Perhaps it was the fact that the trio had just finished a marathon recording session for its second album. Or perhaps it was the players’ extensive experience as players and composers. Whatever it was, on Friday night at Firehouse 12, Mario Pavone’s Blue Dialect trio — Pavone on bass, Matt Mitchell on piano, and Tyshawn Sorey on percussion — demonstrated that in the right hands, the piano trio format can easily look forward into the future and maintain ties to jazz’s complex and varied history, while remaining in the moment, and in the room.
The piano trio has long been an anchor in the sound of jazz, from the lush, romantic explorations of Bill Evans and Vince Guaraldi in decades past to recent innovative covers of Nirvana and Radiohead by The Bad Plus and the Brad Mehldau Trio. Bassist, bandleader, and Waterbury native Pavone was present for a lot of those developments: In a career of nearly five decades, Pavone has participated in a wide range of recordings as both leader and sideman, and his playing has always demonstrated a quality of searching, questioning, pushing himself and his bandmates to more clearly articulate the sounds he’s hearing.
In an unaccompanied bass solo midway through “Cobalt,” in the trio’s first set, Pavone sang many of his lines as he played them — not uncommon in the tradition — while also reacting to what was coming from his instrument, as though he was choosing exactly what sounds he was sending through his instrument, and conveying the rest of what he was hearing with his voice. It seemed the most natural distillation of the densely harmonized line of the tune’s head, and left the audience wondering what a pure conduit to Pavone’s musical imagination would sound like. (In full disclosure, this reporter has performed and recorded this composition with Pavone in a different lineup).
The trio’s performance also broke down the usual leader-sideperson hierarchy of the format.
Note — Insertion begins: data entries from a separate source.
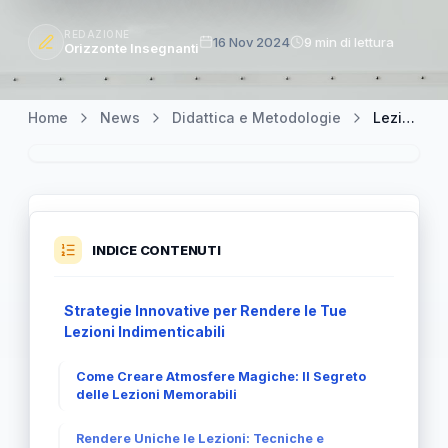
REDAZIONE
16 Nov 2024
9 min di lettura
Orizzonte Insegnanti
Home
News
Didattica e Metodologie
Lezioni Uniche: Come Rendere Ogni Incontro Indimenticabile
INDICE CONTENUTI
Strategie Innovative per Rendere le Tue
Lezioni Indimenticabili
Come Creare Atmosfere Magiche: Il Segreto
delle Lezioni Memorabili
Rendere Uniche le Lezioni: Tecniche e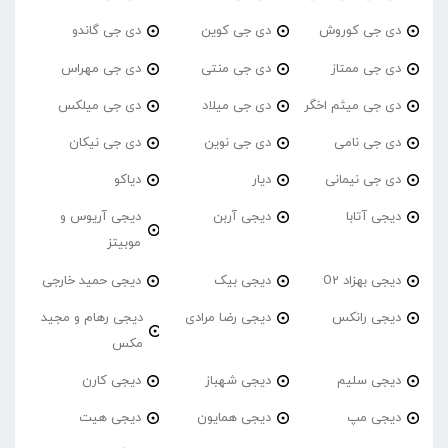
دی جی کوروش
دی جی کوین
دی جی گاندو
دی جی ممتاز
دی جی منتی
دی جی مهراس
دی جی میثم اخگر
دی جی میلاد
دی جی میلکس
دی جی نامی
دی جی نوین
دی جی نیکان
دی جی نیمانی
دیار
دیاکو
دیجی آتابا
دیجی آربن
دیجی آریوس و
موبیتز
دیجی بهزاد O2
دیجی بیک
دیجی حمید خارجی
دیجی رانکس
دیجی رضا مرادی
دیجی رهام و مجید
مکس
دیجی سلیم
دیجی شهباز
دیجی کارن
دیجی مپ
دیجی همایون
دیجی هیت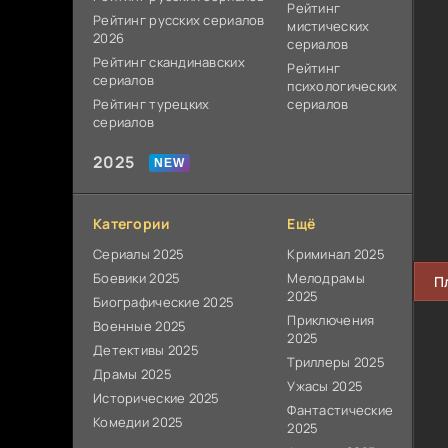
Рейтинг
Рейтинг русских сериалов
мистических
2026
сериалов
Рейтинг скандинавских
Рейтинг
сериалов
психологических
Рейтинг турецких
сериалов
сериалов
2025
Категории
Ещё
Сериалы 2025
Криминал 2025
Боевики 2025
Мелодрамы
П
2025
Биографические 2025
Приключения
Военные 2025
2025
Детективы 2025
Триллеры 2025
Драмы 2025
Ужасы 2025
Исторические 2025
Фантастические
Комедии 2025
2025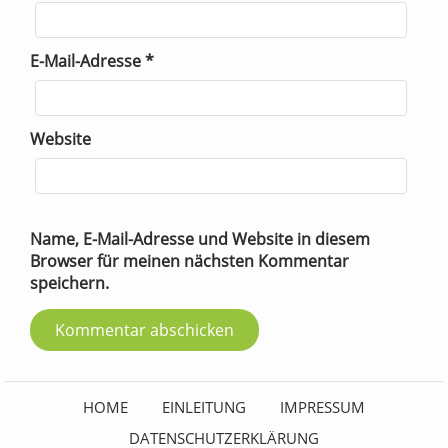
E-Mail-Adresse
*
Website
Name, E-Mail-Adresse und Website in diesem
Browser für meinen nächsten Kommentar
speichern.
HOME
EINLEITUNG
IMPRESSUM
DATENSCHUTZERKLÄRUNG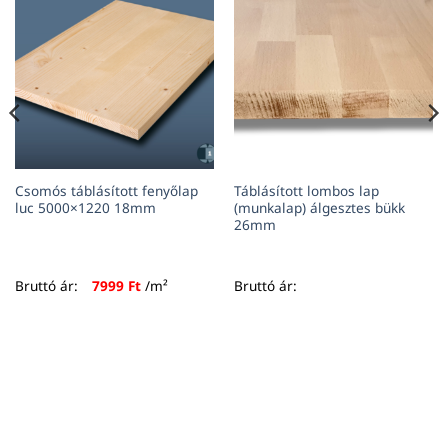
Csomós táblásított fenyőlap
Táblásított lombos lap
luc 5000×1220 18mm
(munkalap) álgesztes bükk
26mm
Bruttó ár:
7999
Ft
/m²
Bruttó ár: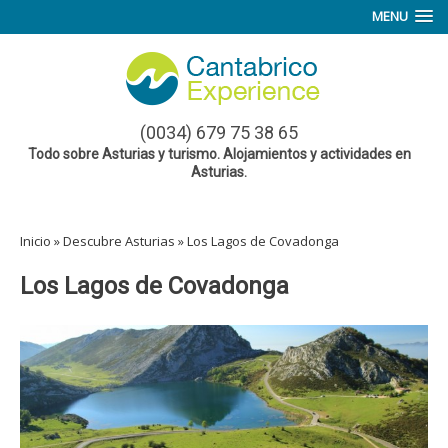
MENU
(0034) 679 75 38 65
Todo sobre Asturias y turismo. Alojamientos y actividades en
Asturias.
Inicio
»
Descubre Asturias
»
Los Lagos de Covadonga
Los Lagos de Covadonga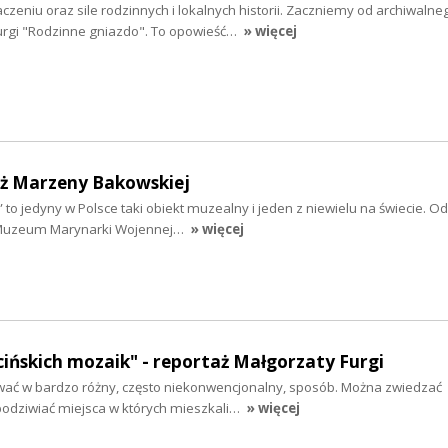
czeniu oraz sile rodzinnych i lokalnych historii. Zaczniemy od archiwalne
urgi "Rodzinne gniazdo". To opowieść…
» więcej
aż Marzeny Bakowskiej
to jedyny w Polsce taki obiekt muzealny i jeden z niewielu na świecie. 
Muzeum Marynarki Wojennej…
» więcej
cińskich mozaik" - reportaż Małgorzaty Furgi
ać w bardzo różny, często niekonwencjonalny, sposób. Można zwiedzać
 podziwiać miejsca w których mieszkali…
» więcej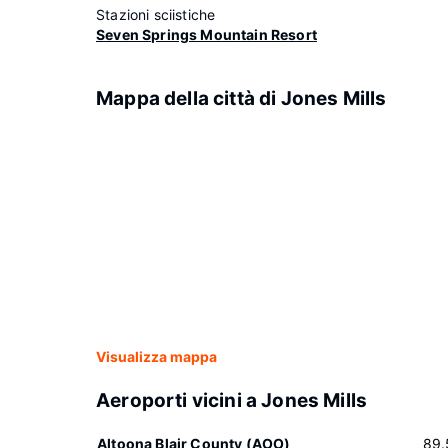
Stazioni sciistiche
Seven Springs Mountain Resort
Mappa della città di Jones Mills
Visualizza mappa
Aeroporti vicini a Jones Mills
Altoona Blair County (AOO)
89.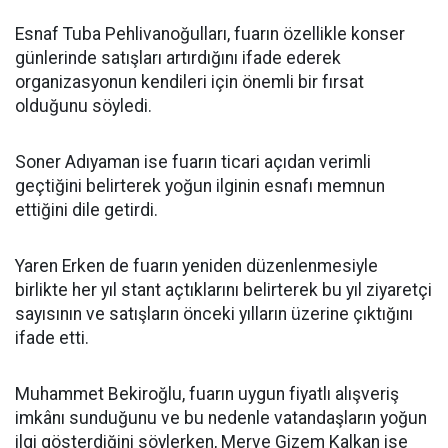
Esnaf Tuba Pehlivanoğulları, fuarın özellikle konser
günlerinde satışları artırdığını ifade ederek
organizasyonun kendileri için önemli bir fırsat
olduğunu söyledi.
Soner Adıyaman ise fuarın ticari açıdan verimli
geçtiğini belirterek yoğun ilginin esnafı memnun
ettiğini dile getirdi.
Yaren Erken de fuarın yeniden düzenlenmesiyle
birlikte her yıl stant açtıklarını belirterek bu yıl ziyaretçi
sayısının ve satışların önceki yılların üzerine çıktığını
ifade etti.
Muhammet Bekiroğlu, fuarın uygun fiyatlı alışveriş
imkânı sunduğunu ve bu nedenle vatandaşların yoğun
ilgi gösterdiğini söylerken, Merve Gizem Kalkan ise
Pavone counted the group in on a few occasions, but was more than happy to trust Mitchell and Sorey to make interpretive choices that served the music well. Pavone’s percussive attack on the bass freed Sorey to push the limits of pulse, to sometimes submerge it completely within swirls of delicate cymbal work, or to abandon it to silence. Another composition in the first set saw a melodic line pulled from a focused burst of sound in the beginning and into a denser context, the musical equivalent of a Hitchcockian perspective trick. The ballad-like sense of tempo allowed the tune a delicacy that ended with Sorey exploring a half dozen pure tones hidden within his cymbals, a cloud of sound produced entirely by the friction of sticks and metal, with only a few standard hits to punctuate the end of the section.
In “9/22/15,” a composition written by Pavone on the titular date in Florida, the trio explored the orchestral possibilities of the trio format. Mitchell employed a full range of sound from the piano while Sorey’s sensitivity to phrasing and the timbre of his drum kit offered an equal melodic response. Pavone encouraged audiences to avoid thinking of the swamp in his introduction, but his playing, combined with Mitchell’s and Sorey’s, created a sort of sonic ecosystem.
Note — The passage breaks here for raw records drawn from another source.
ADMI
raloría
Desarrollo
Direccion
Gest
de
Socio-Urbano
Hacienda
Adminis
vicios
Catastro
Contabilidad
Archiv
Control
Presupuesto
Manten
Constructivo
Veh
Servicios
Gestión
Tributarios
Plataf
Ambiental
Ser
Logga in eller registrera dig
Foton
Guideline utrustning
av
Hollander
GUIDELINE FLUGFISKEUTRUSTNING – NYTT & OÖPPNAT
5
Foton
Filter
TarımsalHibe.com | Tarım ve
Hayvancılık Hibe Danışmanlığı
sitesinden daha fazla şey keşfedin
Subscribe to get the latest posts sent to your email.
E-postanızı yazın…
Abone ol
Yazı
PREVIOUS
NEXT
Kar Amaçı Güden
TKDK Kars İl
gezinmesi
Many of the compositions visible from the audience were written on a single page; the group opened them up almost immediately to collective improvisation. Solos, like Pavone’s above, were often unaccompanied, allowing each player to make harmonic and rhythmic choices beyond the trappings of chord changes and pulse, but never ignoring those motivators completely when it was time for the group to rejoin. When the players took more traditional solos, the other members of the trio were still free to react. This was most clear in Mitchell’s solos, which followed the clear tonal logic of the composed material but ranged into extensive passages of modulations, not unlike those in Bach fugues or the hazy Debussy Preludes. In these moments, the cohesiveness of Pavone and Sorey as a rhythm section was most apparent, pushing at Mitchell with an obvious sense of groove even as each player accented the pulse in different, shifting ways.
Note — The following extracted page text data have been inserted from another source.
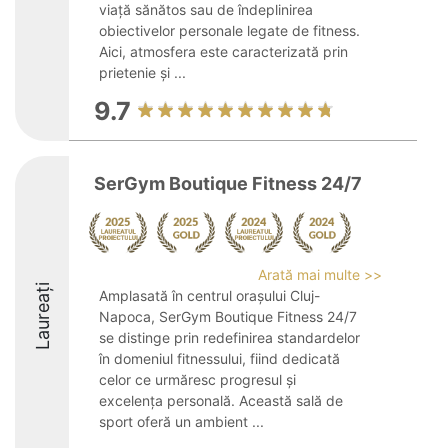
viață sănătos sau de îndeplinirea
obiectivelor personale legate de fitness.
Aici, atmosfera este caracterizată prin
prietenie și ...
9.7
SerGym Boutique Fitness 24/7
Arată mai multe >>
Laureați
Amplasată în centrul orașului Cluj-
Napoca, SerGym Boutique Fitness 24/7
se distinge prin redefinirea standardelor
în domeniul fitnessului, fiind dedicată
celor ce urmăresc progresul și
excelența personală. Această sală de
sport oferă un ambient ...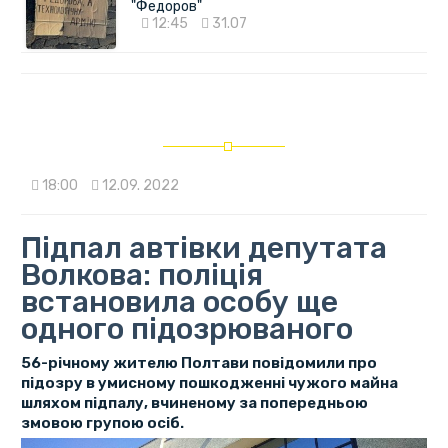
"Федоров"
12:45
31.07
18:00
12.09. 2022
Підпал автівки депутата
Волкова: поліція
встановила особу ще
одного підозрюваного
56-річному жителю Полтави повідомили про
підозру в умисному пошкодженні чужого майна
шляхом підпалу, вчиненому за попередньою
змовою групою осіб.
But the sense of “presence” and “present” was most apparent in the readings of the composition “New Trio” that opened the first set and closed the second. The first performance sprang out of the gate with clear walking lines subverted by heavily syncopated accents. The music quickly transformed into an improvisation, with some impressive hi-hat work from Sorey bridging the piano and bass. The breaths of full silence within this piece seemed as confidently chosen as the moments of ferocious sound. Then, the spacious improvisation that led into the closing version framed the choices of the piece proper in a different light, making the composed material almost unrecognizable but still just as assured. Neither version was definitive. Both saw Pavone reacting verbally and musically to the work of his collaborators, expressing a joy in the moment that was alive in the room.